PASSAGE SHOWN
● ● ●

MinIO: Integrating MinIO with Geyser Data for Cold Data Archive & Transitory Tier Storage
- Geyer Data
- 5 hours ago
- 3 min read

Overview
When your MinIO cluster starts filling up with cold or infrequently accessed data, it’s time to think tiering. By integrating MinIO with Geyser Data’s Tape-as-a-Service, you can move that data to a low-cost, S3-compatible archive tier, without changing how you work. Geyser can serve as a permanent cold archive or as a transitory tier for overflow and lifecycle management.
This guide walks through the integration process step-by-step so you can start optimizing storage immediately.
Architecture
None
MinIO Cluster (Primary Hot Tier)
|
| Lifecycle Rule / ILM Tiering
v
Geyser Data (Cold/Transitory Tier - S3-compatible)

● ● ●

DATA
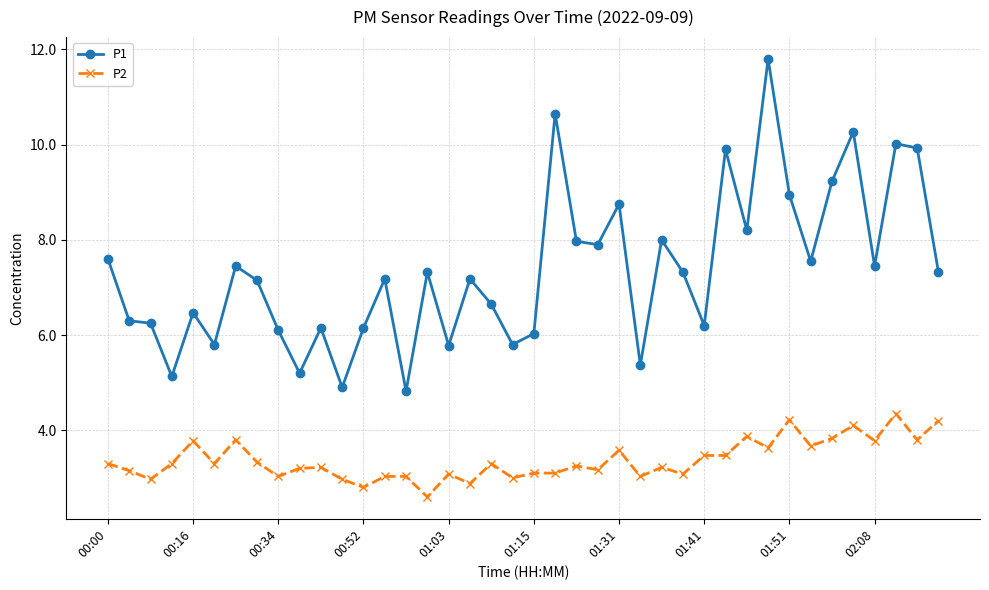

What is the difference between the maximum and minimum values in the P1 series?

7.0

● ● ●

WHAT TO DO
1. Translate this sentence from the MinIO tiering guide into Spanish: "Geyser can serve as a permanent cold archive or as a transitory tier for overflow and lifecycle management."
2. Continue the MinIO tiering guide after its architecture diagram.

RESPONSES IN ORDER
1. Geyser puede funcionar como un archivo frío permanente o como un nivel transitorio para el desbordamiento y la gestión del ciclo de vida.

2.
MinIO continues to serve hot data with high performance, while cold objects are migrated to Geyser Data using:
S3-compatible bucket replication
Lifecycle rules (automatic tiering based on age or prefix)
External scripting via MinIO SDKs (Go, Python, etc.)
Prerequisites
A running MinIO deployment (standalone or distributed mode)
Access to a Geyser Data account and credentials
mc (MinIO Client) installed on your admin workstation
Python or Go SDK (optional, for advanced control)
IAM user credentials from Geyser with access to a bucket (Access Key ID / Secret Access Key)
Step-by-Step Guide
Step 1: Set Up Geyser Data Bucket
Login to Geyser Console (or via API if you're automated):
Request credentials if not already provisioned
Note the endpoint URL (e.g., https://la1.geyserdata.com)
Create a bucket for cold storage:
cold-archive-bucket
Ensure versioning is enabled (optional but recommended for replication)
Step 2: Add Geyser Data Endpoint to MinIO Client (mc)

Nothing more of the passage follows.